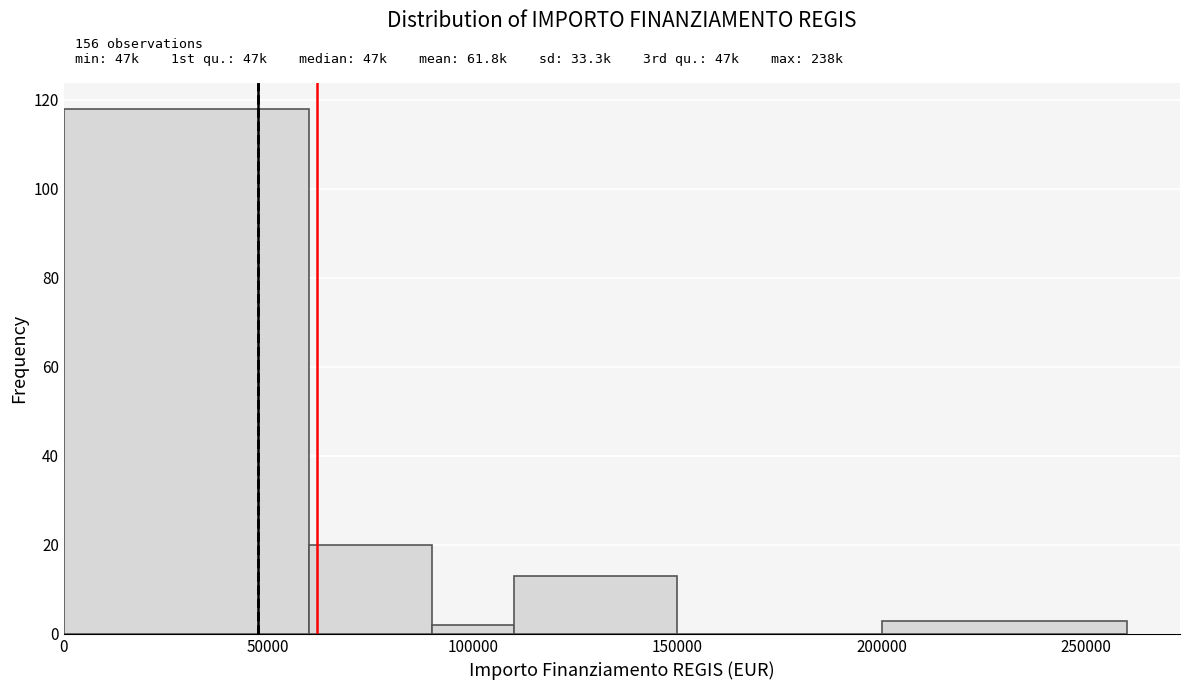

Which range on the x-axis has the tallest bar?

0 to 60000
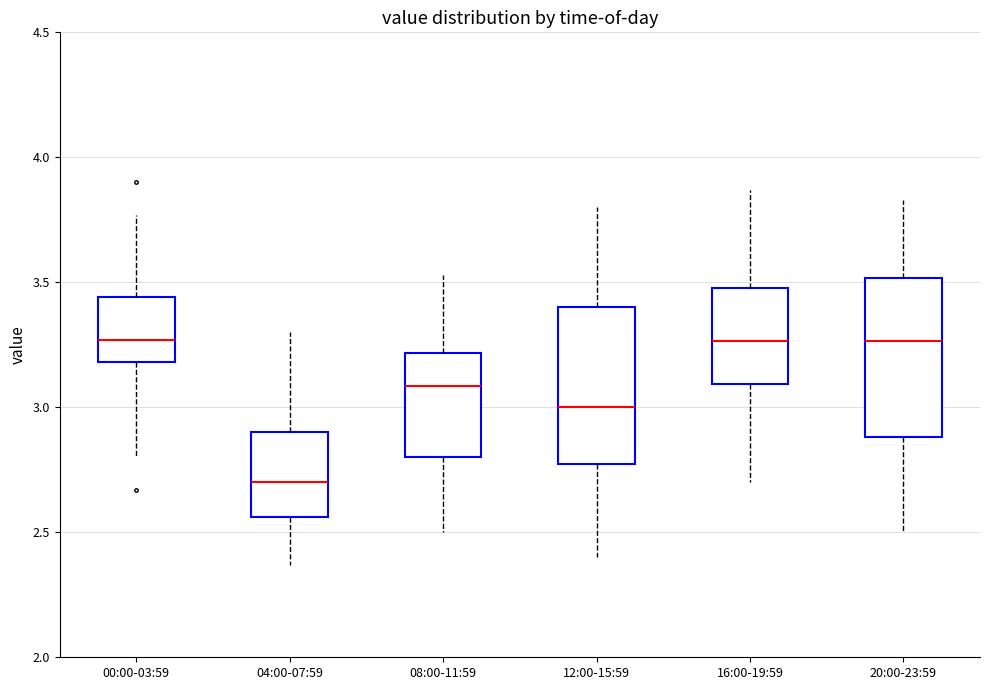

Which box's median line is the lowest?

04:00-07:59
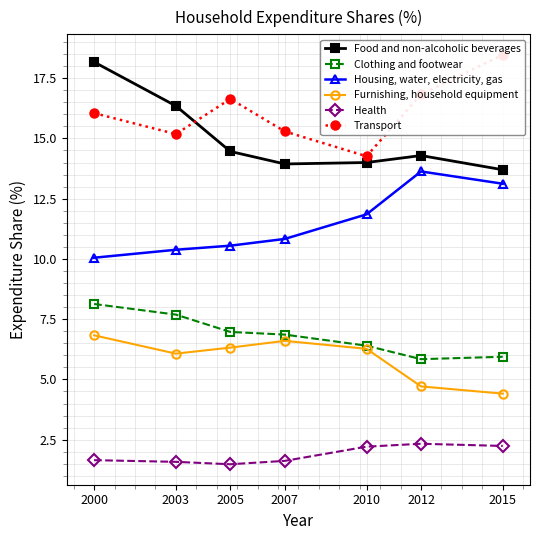

Is the value of Transport at 2012 greater than the value of Food and non-alcoholic beverages at 2010?

Yes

---

— Your goal —
Please show every line in the entries above that contains the word "Which". Case counts.

— Exercise response —
Which range on the x-axis has the tallest bar?
Which box's median line is the lowest?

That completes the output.